Samantha Ryan, leader of the community opposition to the helipad, who met with Riegl, Jr. at the company's new Bauhaus-influenced headquarters on Monday, spoke of the president’s sense of entitlement, his attitude that development in Winter Garden was “inevitable” and that community residents would simply have to live with it.


Company spokesperson Miranda Welky has denied that version of the conversation. After the meeting, Riegl, Jr. described it to VoxPopuli as a “miscommunication.”


Meanwhile at least one attendee was unhappy about what he wasn't hearing. 


“Tell us why it’s important,” demanded Blake Price of Oaks at Brandy Lake. “Tell us why it’s not just a convenience for you. Tell us why it matters. Because it matters to us. So why does it matter to fight with us? If there’s a helipad 20 minutes away, why can’t you fly 20 minutes away and drive in? I can’t park my car on my front lawn. The city won’t let me. Even though it’s more convenient.”


Van Rens said something about needing helicopters when trees required trimming, then moved on to another questioner. In his opening remarks, Van Rens made a point of saying that the company did not shuttle people to and from the airport. However, when Riegl USA announced it was moving its headquarters to Winter Garden, the trade magazine xyht reported that “customers and integrators will be able to stop by at the new facility using a helicopter-landing pad, which will become operational in early 2021.”

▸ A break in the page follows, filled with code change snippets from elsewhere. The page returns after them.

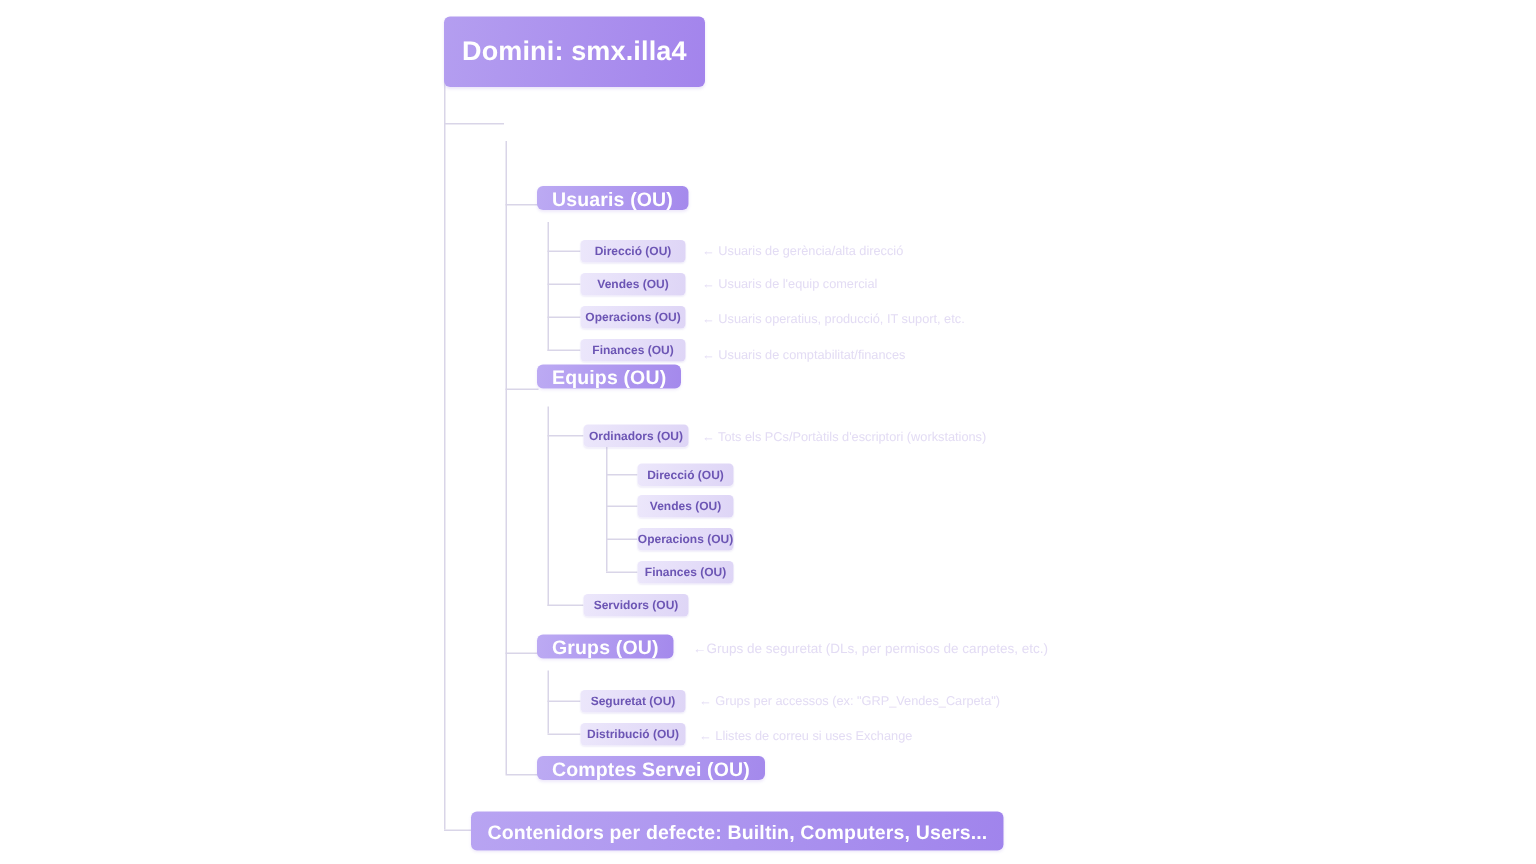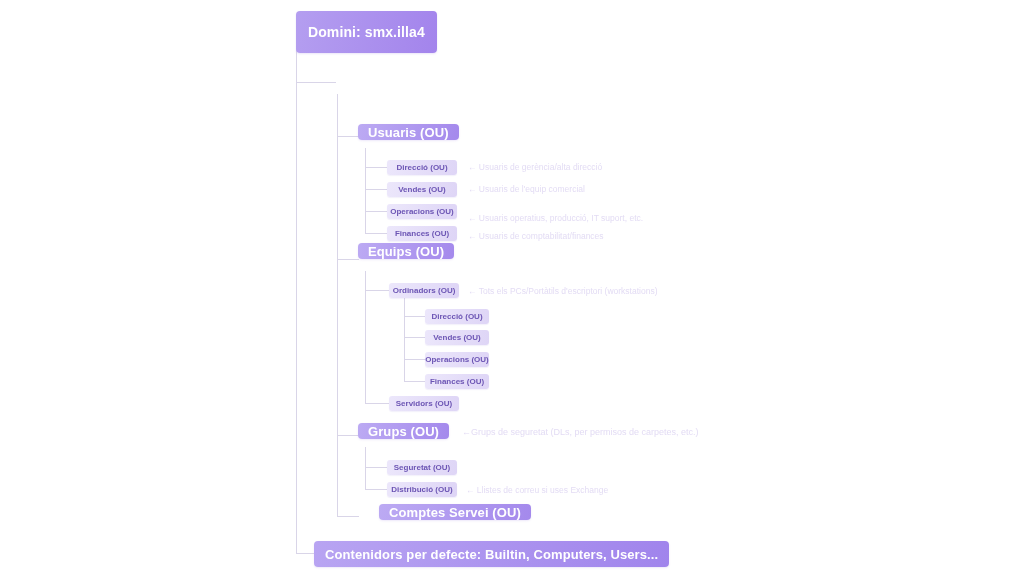--- a/index.html
+++ b/index.html
@@ -42,10 +42,10 @@
   
   .lvl0 {
     background: linear-gradient(100deg, #b49ef0 0%, #a384ec 100%);
-    font-size: 14px;
+    font-size: 18px;
     font-weight: bold;
     padding: 0 12px;
-    height: 42px;
+    height: 47px;
     box-shadow: 0 1px 2px rgba(140,110,220,0.18);
   }
   

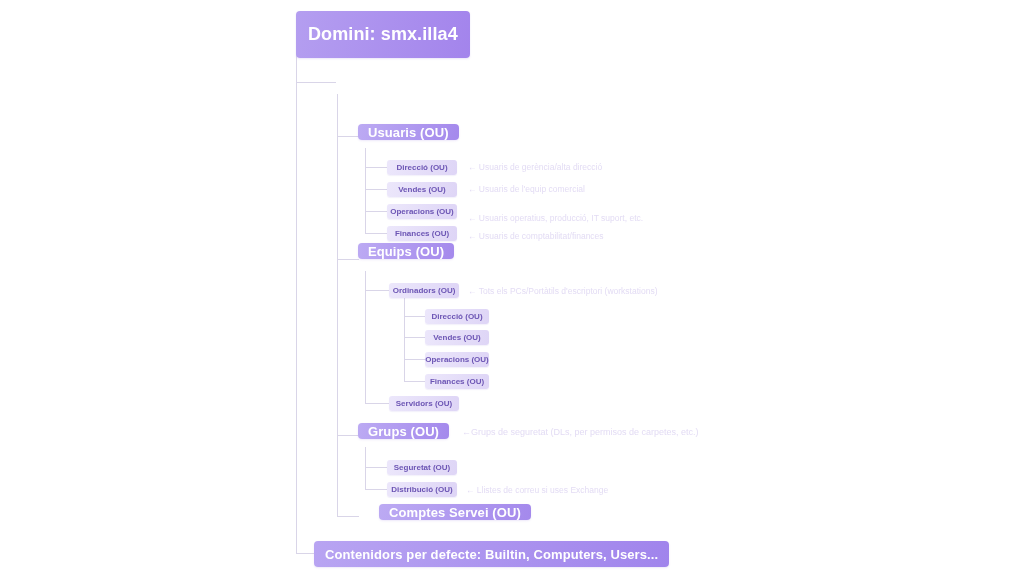--- a/index.html
+++ b/index.html
@@ -152,7 +152,7 @@
   <div class="leaf" style="left:387px; top:204px; width:70px;">
     <span>Operacions (OU)</span>
   </div>
-  <div class="note" style="left:468px; top:206px;margin-top:6px;">← Usuaris operatius, producció, IT suport, etc.</div>
+  <div class="note" style="left:468px; top:206px;">← Usuaris operatius, producció, IT suport, etc.</div>
 
   <div class="leaf" style="left:387px; top:226px; width:70px;">
     <span>Finances (OU)</span>

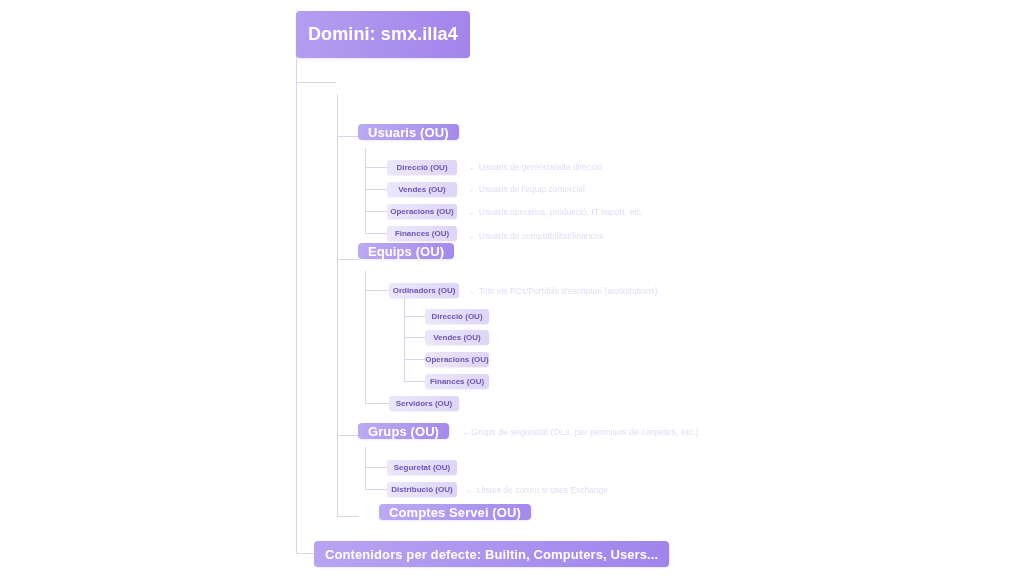--- a/index.html
+++ b/index.html
@@ -193,6 +193,7 @@
   <div class="leaf" style="left:387px; top:460px; width:70px;">
     <span>Seguretat (OU)</span>
   </div>
+  <div class="note" style="left:466px; top:461px;">← Grups per accessos (ex: "GRP_Vendes_Carpeta")</div>
 
   <div class="leaf" style="left:387px; top:482px; width:70px;">
     <span>Distribució (OU)</span>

Riegl USA’s project manager Steve Aldridge attempted to clarify the situation by explaining that the company hadn't just sprung a secret helipad project on the community; it had actually had been in the works for more than two years with city planners’ knowledge. That backfired almost immediately as residents realized they'd been kept in the dark for far longer than originally thought. 


One woman who did not give her name, said she was “absolutely not happy” that the city knew about the helipad plans two years ago. “Why are we just finding out today or recently?" she asked, irate. "There are articles talking about it a long time ago? There’s no excuse for homeowners to be finding out about it now.”


A check of public records shows that city planners were aware that Riegl USA “may request to build a heliport in the future,” pending FAA approval, at least as far back as the Development Review Committee meeting on July 31, 2019. Prior to the community outcry, city staff had recommended approval of the helipad, and it had been put on the agenda twice for a commission vote in October. Scheduling conflicts prompted Riegl USA to request two postponements, Riegl, Jr. told VoxPopuli.  


Those plans are grounded for the moment. 


As the crowd filtered out at the end of the meeting, Riegl, Jr., told VoxPopuli that he hoped some "misinformation" had been cleared up and that he had a better grasp of residents’ concerns and frustrations. 


“We understand [the helipad] has been too close to some of the homes, and we want to find a better way,” he said. The company was “looking at all options,” he said, but the goal was to move the helipad away from the residential areas.


“Yes, that is the goal,” he said. “Of course, that is the goal.”